Il plot si sviluppa in crescendo. Il professor Frangipane, pur nella modestia in cui vive, è felice di rappresentare per i suoi figli e i suoi allievi un modello di correttezza e idealità basato sulla cultura e sul rispetto. La moglie Assunta lo ama, lo ammira e lo sostiene nell’affrontare le difficoltà quotidiane. Una sera d’estate del ’47 il professore riceve una visita inattesa, e con essa l’offerta di una candidatura come deputato alle imminenti elezioni politiche. Frangipane si schermisce; è stupito, onorato ma titubante, anche perché comprende che questa svolta lo porterebbe a trascurare affetti e interessi personali. Ma monsignor Barbarino, che quella sera è andato da lui proprio per convincerlo che il suo essere retto e colto gli impone l’onere e l’onore di un seggio in Parlamento, trova le parole giuste per convincerlo.
Nel secondo e terzo atto della commedia seguiamo l’onorevole Frangipane in una carriera politica inarrestabile, che lo porta a conquistare un potere sempre più autorevole, a muoversi tra agi e lusso, ma anche a scendere a compromessi sempre più miseri e a stringere loschi accordi con personaggi malavitosi. Contemporaneamente la signora Assunta comincia come ad appropriarsi dell’identità che il marito va perdendo, e lo fa attraverso un’immersione nell’idealismo, nel senso di giustizia e nella sete di cultura di Don Chisciotte, lettura prediletta del marito quando era ancora professore. Tiene anche sempre pronta una valigia perché è convinta (ho fatto i conti…) che il marito sarà arrestato da un momento all’altro, e si addolora nel vedere, a casa sua, oggetti sacri diventati elementi di arredo.

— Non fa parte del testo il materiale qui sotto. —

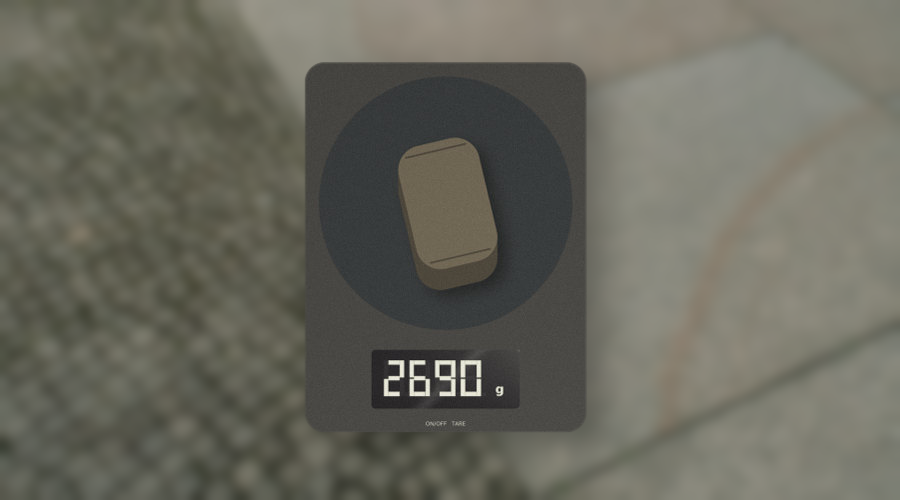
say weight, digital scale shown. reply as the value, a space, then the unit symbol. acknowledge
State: 2690 g
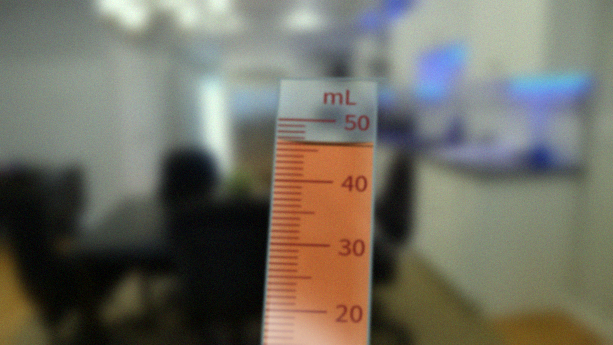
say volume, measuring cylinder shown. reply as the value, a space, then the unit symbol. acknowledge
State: 46 mL
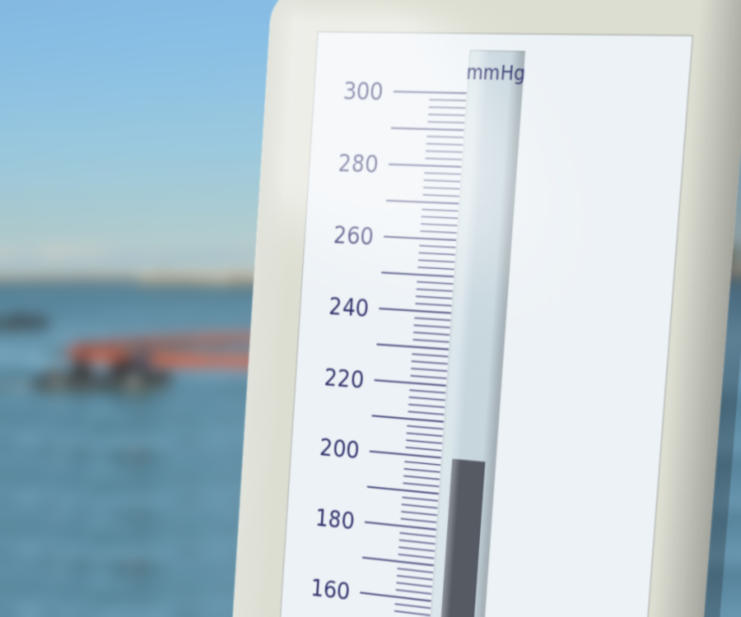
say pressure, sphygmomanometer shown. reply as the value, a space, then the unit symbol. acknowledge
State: 200 mmHg
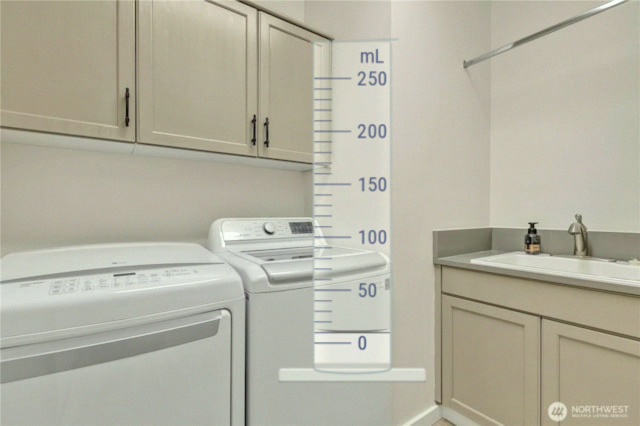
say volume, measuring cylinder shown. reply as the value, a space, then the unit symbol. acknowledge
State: 10 mL
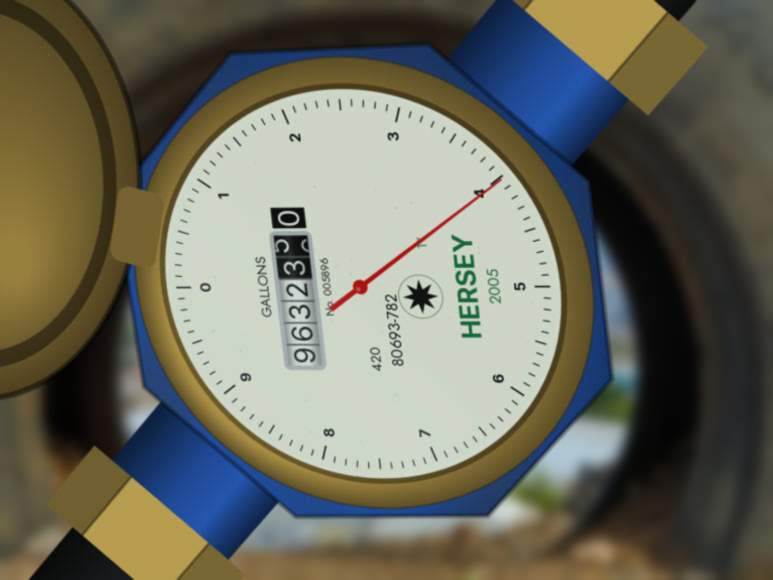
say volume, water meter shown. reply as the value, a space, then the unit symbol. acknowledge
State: 9632354.0 gal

Questo comportamento viene vissuto da tutta la sua famiglia, che nel frattempo si è perfettamente adeguata alla condizione di benessere borghese, prima con disagio e poi con crescente preoccupazione, al punto da chiamare in aiuto monsignor Barbarino per convincerla ad accettare un “periodo di riposo” lontano da casa.
“Sembra di risentire – sottolineano Vetrano e Randisi – le parole che Pirandello mette in bocca a Ciampa ne Il berretto a sonagli, per obbligare Beatrice Fiorica, indomita moglie in cerca di verità, a “tre mesi di villeggiatura in una casa di cura”. Ma sembra anche di rivedere, con ruoli ribaltati, lo sgomento muto di Gennaro Jovine di fronte allo squallore opulento e disumano raggiunto dalla moglie Amalia in Napoli milionaria di Eduardo De Filippo”.
Letto oggi, questo testo scritto nel 1965, che ci parla di connivenze tra politica, affari, alti prelati e criminalità organizzata, di favori e corruzioni, di furbizie e tradimenti, assume il carattere di un’amara profezia, anche per l’avvertenza che l’Autore fa nella premessa: L’onorevole Frangipane – dice Sciascia – è democristiano, e la sua circoscrizione è quella della Sicilia occidentale (…) ma potrebbe anche essere di altro partito, di più o meno lunga esperienza governativa, e il suo collegio elettorale quello di un’altra regione italiana.
Osservano ancora Vetrano e Randisi nelle note di regia: “Due sono i tratti che sentiamo particolarmente vicini in questo testo: da un lato il considerare la verità come una visione distorta della realtà, qualcosa da cui allontanarsi gradualmente, ridicolizzare e infine mettere all’indice come un’espressione della follia, dall’altro lato il modo, tipico della scrittura di Sciascia – ma con lui anche di tanti autori e letterati siciliani, Pirandello in testa – di descrivere la società in cui vive attraverso meccanismi narrativi che sembrano portare in un luogo e un tempo paralleli, quasi astratti e invece sono una descrizione lucida e spietata di ciò che avverrà oggi o in un futuro più o meno incombente. Un finale sorprendente ribalta la rassegnazione della protagonista femminile in un più crudele e disarmante epilogo che ci fa scorgere in un trionfo di glamour l’abisso quotidiano ormai percepito dall’intera collettività come raggiungimento del vero successo”.